One of the most allure aspects of ecommerce is the ability to sell to a whole planet of customers. A borderless storefront should mean limitless growth, right?
Unfortunately, the allure of growth into international markets is commonly stymied by the fear of increased fraud risk. When some countries are perceived (fairly or not) as being high risk for card not present (CNP) fraud, many online merchants will trim their own wings and not sell aboard out of fear of profit-depleting chargebacks. Think of it as a sort of ecommerce collective punishment: a categorial policy of declining all orders from a given country punishes the many legitimate shoppers for the fraud of a few, but by turning away lots of good business, etailers hemorrhage revenue and stunt their own growth.

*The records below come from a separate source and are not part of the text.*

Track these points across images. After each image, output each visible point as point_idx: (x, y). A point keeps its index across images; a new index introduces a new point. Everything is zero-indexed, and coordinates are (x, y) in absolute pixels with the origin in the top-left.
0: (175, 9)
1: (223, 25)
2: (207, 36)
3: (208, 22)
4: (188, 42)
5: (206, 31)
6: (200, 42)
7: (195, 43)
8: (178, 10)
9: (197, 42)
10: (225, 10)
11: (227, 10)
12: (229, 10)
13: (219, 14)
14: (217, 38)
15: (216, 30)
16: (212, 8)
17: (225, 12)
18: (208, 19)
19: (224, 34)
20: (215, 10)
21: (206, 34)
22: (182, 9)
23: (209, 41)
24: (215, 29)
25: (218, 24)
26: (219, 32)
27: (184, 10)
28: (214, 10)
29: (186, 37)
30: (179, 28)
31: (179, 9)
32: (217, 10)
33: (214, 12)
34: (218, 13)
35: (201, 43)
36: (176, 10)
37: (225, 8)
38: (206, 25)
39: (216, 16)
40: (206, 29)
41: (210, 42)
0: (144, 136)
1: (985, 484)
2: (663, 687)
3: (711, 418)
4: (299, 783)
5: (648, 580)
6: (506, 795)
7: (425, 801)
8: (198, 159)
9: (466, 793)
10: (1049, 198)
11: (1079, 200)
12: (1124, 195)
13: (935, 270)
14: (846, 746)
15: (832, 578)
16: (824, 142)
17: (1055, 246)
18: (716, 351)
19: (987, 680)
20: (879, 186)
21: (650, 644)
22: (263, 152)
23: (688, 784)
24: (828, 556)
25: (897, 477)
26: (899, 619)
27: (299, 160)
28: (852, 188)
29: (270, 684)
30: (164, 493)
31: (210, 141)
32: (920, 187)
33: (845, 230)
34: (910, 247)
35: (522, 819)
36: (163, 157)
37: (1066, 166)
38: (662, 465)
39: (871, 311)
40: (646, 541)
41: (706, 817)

Few countries highlight this dilemma more than Mexico. Far more than just margaritas and maquiladoras, Mexico is projected to generate $65 billion dollars of ecommerce revenue by 2020, fueled by a growing middle class and twice as many internet users as the entire population of Australia. Yet, many ecommerce companies refuse to accept any Mexican orders, acting out of an oversized fear of its higher average fraud risk rate. But sacrificing so much good revenue because of a single data point which itself is a generalization of an entire nation is both unwise and unnecessary.

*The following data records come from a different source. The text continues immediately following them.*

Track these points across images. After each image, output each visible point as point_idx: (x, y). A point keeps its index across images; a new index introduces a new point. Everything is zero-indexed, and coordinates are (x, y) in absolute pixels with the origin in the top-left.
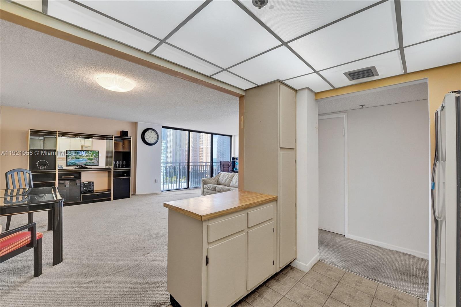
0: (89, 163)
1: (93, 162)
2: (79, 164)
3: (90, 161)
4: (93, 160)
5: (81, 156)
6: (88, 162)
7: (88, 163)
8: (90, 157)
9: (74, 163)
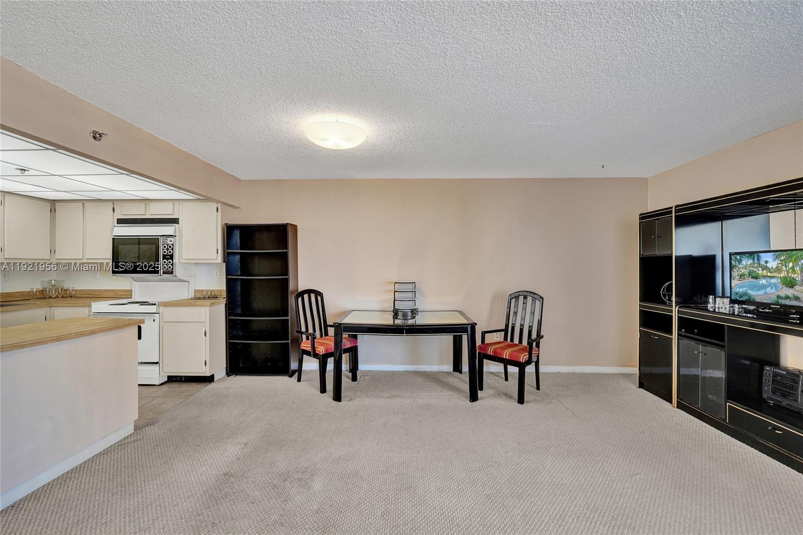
0: (787, 297)
1: (796, 294)
2: (758, 300)
3: (789, 292)
4: (797, 288)
5: (763, 270)
6: (783, 295)
7: (781, 298)
8: (788, 272)
9: (746, 294)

Wise fraud management, including both skilled analysts for manual order review and best-of-breed automated fraud protection for ecommerce solutions, can allow online merchants of all sizes to take advantage of the enormous growth opportunity which awaits them in Mexico.
Mexico’s CNP fraud risk is manageable with the right tools. Let’s take a moment to explain why putting an entire country on an ecommerce blacklist isn’t the right move.
Bad Marks for Blacklists
Like all other blunt instruments used against fraud, country-wide blacklists turn away far more good orders than bad ones, because these tools can’t simultaneously consider all the relevant data needed to piece together the story behind each order…stories which are overwhelmingly about legitimate shoppers.
For example, when American citizens of Mexican descent visit Mexico (such as to visit family) and make online purchases during their trip, those orders will have a Mexican IP address, sometimes a US credit card and an American shipping address. Ditto for college students spending Spring Break at Rocky Point. Instead of a blanket rule of declining all orders originating in Mexico, look more at the email address, specifically the sending domain and the age of the account (those college students would be using either their school account or a personal one they’ve had for a while).
And it’s not just visitors to Mexico whose orders are generally safe. Regular orders from Mexicans themselves can be almost always approved. This is true even though the percentage of transaction value reported as fraudulent for Mexican orders was over twice that of the United States, according to a whitepaper from Experian. Even though that statistic sounds frightening, Mexico’s fraud rate in absolute terms is only 1.31%, and while that is higher than the U.S. average of 0.5%, so is the fraud rate of the Netherlands (0.8%) and France (0.74%). Would you cut off the Dutch and French because of it?
Regardless of where in the world an order originates from, one of the best questions to ask is, “Is this a repeating customer?” Orders from customers who have previously purchased from a brand without chargebacks can be safely approved almost every single time.
Analysis, not paralysis
Country-level fraud risk scores from third part data sources can obscure very safe segments in that country in much the same way an average of any data set can hide significant outliers. When it comes to cross-border ecommerce (and those from Mexico in particular), managing risk requires much more fine-grained data and better – and more holistic – overall analysis. The takeaway: reconstruct the story instead of comparing to a threshold.
By doing so you’ll construct another story: one of your brand’s success. While it’s truly foolish to throw good money after bad, in ecommerce it’s delusional to throw away good money due to false declines. Much better to manage the risk and maximize the revenue.